«NEW BEGINNING - Stephen Gately» la recensione di Rockol

Stephen Gately - NEW BEGINNING - la recensione

Recensione del 16 set 2000

La recensione

Ma perché?
Perché intitolare un disco “Nuovo inizio”, quando non c’è nulla che inizi daccapo? No, decisamente Gately non è il Robbie Williams dei Boyzone, non ne ha la personalità né il talento. Questo album non dà inizio a nulla (nulla di buono, perlomeno). Siamo semplicemente di fronte a un tentativo di sondare il mercato riposizionando un prodotto 24enne, irlandese, castano, omosessuale. E’ un esperimento, una ricerca di marketing per vedere se c’è un nuovo target che si può spremere come un agrume. Dà persino fastidio, un titolo del genere, accompagnato da un brano che spiega: “Ho aspettato sette anni, ho resistito sette anni, continuando a credere che questo giorno sarebbe arrivato”. Il giorno in cui avrebbe pubblicato ‘sta roba?
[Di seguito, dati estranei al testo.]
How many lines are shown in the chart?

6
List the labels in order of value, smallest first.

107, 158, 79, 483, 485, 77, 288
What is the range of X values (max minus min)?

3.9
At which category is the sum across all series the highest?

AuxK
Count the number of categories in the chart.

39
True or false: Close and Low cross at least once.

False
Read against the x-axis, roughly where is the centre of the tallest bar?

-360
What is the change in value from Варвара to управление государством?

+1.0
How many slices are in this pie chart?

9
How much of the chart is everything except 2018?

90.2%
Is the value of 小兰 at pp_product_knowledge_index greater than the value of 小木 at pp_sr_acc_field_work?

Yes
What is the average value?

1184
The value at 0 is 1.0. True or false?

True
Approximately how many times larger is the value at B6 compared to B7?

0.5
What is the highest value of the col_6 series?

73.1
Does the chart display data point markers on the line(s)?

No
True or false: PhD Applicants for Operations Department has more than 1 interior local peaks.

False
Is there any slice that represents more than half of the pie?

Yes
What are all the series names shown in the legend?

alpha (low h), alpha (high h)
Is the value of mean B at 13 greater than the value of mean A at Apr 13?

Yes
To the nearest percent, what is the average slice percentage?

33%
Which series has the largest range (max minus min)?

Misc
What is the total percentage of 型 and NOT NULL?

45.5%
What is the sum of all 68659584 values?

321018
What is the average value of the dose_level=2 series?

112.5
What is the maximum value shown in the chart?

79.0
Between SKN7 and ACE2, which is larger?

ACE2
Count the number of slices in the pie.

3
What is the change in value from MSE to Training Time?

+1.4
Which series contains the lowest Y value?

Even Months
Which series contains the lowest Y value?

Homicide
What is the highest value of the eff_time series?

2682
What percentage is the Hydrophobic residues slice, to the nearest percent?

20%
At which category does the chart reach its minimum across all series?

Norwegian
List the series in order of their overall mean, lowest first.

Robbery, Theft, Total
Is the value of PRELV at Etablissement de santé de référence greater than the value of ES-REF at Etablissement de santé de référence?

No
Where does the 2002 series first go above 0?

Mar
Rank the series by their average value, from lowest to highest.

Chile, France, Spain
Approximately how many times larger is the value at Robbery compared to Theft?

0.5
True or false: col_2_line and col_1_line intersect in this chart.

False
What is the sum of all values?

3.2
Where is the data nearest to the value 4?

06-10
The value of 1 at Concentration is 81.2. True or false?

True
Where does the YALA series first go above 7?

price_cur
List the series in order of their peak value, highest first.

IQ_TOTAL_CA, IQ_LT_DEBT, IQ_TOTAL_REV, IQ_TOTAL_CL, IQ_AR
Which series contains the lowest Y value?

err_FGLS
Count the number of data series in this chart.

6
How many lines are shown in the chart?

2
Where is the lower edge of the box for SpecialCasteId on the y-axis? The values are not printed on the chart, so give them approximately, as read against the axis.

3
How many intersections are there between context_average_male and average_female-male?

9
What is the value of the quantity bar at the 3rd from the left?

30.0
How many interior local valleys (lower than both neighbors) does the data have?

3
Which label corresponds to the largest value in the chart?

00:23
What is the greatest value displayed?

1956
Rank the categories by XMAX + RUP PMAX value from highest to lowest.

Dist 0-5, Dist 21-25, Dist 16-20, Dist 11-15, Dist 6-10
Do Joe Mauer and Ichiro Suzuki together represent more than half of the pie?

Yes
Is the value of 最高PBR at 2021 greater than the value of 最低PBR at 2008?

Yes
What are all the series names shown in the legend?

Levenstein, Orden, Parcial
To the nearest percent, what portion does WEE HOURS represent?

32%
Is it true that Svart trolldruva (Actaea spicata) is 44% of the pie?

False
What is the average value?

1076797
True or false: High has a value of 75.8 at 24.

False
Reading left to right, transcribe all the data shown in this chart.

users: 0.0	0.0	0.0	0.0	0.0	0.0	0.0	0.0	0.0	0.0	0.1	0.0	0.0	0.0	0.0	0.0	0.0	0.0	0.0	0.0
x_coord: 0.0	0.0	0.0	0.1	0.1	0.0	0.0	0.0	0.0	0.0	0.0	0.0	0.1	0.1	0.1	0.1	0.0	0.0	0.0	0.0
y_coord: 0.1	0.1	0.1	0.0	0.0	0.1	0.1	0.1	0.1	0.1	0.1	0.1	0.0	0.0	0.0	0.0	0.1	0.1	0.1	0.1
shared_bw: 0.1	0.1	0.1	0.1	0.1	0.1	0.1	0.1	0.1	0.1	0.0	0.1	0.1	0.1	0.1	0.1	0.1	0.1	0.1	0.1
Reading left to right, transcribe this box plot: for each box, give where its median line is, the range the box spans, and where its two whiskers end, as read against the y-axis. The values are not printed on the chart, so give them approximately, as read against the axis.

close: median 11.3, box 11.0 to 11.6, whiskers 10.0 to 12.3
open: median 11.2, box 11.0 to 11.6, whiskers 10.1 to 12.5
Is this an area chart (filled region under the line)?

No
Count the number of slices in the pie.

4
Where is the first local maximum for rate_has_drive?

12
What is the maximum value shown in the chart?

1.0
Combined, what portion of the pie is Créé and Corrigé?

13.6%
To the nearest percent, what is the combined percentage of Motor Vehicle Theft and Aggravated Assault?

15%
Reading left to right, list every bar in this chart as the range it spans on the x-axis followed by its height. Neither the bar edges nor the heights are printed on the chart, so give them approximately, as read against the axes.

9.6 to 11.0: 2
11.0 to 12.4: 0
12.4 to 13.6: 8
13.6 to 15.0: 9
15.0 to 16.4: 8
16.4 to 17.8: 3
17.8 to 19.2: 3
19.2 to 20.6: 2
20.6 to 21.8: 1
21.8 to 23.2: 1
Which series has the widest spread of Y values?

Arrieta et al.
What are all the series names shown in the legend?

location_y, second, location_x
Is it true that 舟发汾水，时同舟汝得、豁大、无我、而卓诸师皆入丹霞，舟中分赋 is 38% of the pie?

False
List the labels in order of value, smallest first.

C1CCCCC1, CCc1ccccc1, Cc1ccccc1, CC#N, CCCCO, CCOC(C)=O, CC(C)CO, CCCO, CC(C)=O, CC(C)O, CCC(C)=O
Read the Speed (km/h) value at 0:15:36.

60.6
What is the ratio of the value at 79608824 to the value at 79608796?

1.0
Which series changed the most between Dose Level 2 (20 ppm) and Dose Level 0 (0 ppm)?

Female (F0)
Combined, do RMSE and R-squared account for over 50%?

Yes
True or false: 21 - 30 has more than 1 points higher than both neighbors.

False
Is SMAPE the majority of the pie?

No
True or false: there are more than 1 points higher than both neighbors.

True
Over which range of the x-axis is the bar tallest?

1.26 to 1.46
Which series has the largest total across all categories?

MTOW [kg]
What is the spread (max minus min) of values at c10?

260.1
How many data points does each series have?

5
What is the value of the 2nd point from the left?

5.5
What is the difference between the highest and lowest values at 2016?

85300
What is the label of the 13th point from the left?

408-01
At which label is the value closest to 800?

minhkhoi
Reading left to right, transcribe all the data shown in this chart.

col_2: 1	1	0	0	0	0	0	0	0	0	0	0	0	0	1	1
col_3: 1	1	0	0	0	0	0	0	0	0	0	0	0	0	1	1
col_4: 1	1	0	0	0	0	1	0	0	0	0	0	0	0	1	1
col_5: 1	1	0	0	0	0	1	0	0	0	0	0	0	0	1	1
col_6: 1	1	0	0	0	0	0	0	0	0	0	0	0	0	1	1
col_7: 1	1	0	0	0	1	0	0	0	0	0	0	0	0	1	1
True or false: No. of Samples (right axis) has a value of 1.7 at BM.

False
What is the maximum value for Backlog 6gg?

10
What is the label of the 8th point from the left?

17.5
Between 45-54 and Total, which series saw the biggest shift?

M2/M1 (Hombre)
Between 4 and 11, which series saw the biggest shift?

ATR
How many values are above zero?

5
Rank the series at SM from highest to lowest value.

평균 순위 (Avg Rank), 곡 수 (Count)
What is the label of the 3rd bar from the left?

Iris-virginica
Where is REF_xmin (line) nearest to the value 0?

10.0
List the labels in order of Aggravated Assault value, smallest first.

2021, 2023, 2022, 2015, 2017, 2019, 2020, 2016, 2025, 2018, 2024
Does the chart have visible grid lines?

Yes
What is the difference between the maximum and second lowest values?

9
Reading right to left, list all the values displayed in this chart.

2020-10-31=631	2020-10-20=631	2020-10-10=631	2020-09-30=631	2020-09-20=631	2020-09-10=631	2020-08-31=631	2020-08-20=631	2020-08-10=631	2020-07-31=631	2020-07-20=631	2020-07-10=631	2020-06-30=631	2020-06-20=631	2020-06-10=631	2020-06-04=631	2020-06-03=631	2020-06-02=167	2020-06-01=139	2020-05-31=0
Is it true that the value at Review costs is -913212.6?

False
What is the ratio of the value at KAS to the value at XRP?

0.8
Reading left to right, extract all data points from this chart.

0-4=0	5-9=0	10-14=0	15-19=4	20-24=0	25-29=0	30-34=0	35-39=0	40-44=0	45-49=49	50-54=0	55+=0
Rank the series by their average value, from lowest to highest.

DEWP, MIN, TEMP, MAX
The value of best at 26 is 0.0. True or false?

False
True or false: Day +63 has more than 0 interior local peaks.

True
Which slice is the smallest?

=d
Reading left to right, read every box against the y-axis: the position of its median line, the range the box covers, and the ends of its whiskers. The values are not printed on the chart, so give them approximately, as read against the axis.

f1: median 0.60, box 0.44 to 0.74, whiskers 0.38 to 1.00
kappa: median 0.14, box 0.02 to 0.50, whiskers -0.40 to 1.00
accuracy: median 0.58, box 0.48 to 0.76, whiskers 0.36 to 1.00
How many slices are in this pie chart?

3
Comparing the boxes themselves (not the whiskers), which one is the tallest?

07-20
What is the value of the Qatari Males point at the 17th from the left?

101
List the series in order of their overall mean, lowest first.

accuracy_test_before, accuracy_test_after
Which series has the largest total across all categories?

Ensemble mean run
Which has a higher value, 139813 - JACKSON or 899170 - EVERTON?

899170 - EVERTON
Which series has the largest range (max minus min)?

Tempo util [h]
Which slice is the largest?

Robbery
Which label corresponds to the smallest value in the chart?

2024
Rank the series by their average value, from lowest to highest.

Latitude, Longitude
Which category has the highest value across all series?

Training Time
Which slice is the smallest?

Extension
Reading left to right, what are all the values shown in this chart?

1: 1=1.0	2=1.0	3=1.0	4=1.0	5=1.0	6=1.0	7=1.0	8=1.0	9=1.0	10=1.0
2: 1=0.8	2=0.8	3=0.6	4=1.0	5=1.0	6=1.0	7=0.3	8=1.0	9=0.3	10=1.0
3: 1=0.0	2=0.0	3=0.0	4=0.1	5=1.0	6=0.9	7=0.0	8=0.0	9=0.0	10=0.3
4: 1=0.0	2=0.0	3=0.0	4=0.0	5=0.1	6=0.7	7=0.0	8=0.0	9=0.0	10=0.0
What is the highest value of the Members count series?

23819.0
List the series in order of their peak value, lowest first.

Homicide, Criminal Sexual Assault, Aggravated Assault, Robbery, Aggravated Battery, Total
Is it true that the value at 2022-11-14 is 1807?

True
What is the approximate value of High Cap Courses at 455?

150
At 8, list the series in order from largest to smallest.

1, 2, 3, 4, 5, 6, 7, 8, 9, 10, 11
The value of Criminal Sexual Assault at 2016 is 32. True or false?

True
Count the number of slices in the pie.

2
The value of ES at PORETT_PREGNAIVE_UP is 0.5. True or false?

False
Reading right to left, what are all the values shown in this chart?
Forse doveva resistere settecento anni: avrebbe risparmiato alla musica pop attuale, che già è in stato deprecabile, questa ennesima raccolta di caramelle sonore gradite soprattutto (oh, ironia) alle ragazzine inglesi, attuali lettrici di “Smash Hits”, future lettrici del “Sun” e del “Daily Star”, provviste della stessa intelligenza di un porridge e una sensibilità musicale insufficiente a distinguere una canzone dal rumore di un autobus a due piani. La cosa che rincresce è che, volendo, qualche idea caruccia qua e là la si trova (“Do without me”, “Where do we go”, o la stessa “New beginning”), ma non c’è un’idea che non venga prudentemente annegata in coretti e sviolinate in perfetto stile Ronan Keating, come a seguire una formula che una generazione di discografici 30-40 enni sta seguendo scrupolosamente per infierire sui propri figli e assicurarsi che crescano rimbambiti. Per dare un po’ di personalità a Stefanello la formula sviolinosa, nel caso di Gately, è arricchita da un po’ di pifferi della serie “oh, lo sapete, io sono irlandese”, e da una sorta di omaggio a “Faith” di George Michael – nume tutelare degli idoli delle ragazzine diventati gay – in “Coming back”.
Stephen Gately qualche soldino lo avrà pure messo via con i Boyzone. Siamo disposti a dargliene altri perché la smetta con questa roba. E’ stato coraggioso ad ammettere pubblicamente la propria omosessualità. Possibile che gli ci voglia più coraggio ad ammettere che lui e il suo borioso socio Ronan Keating hanno fatto miliardi abbassando il già precario livello artistico del pop?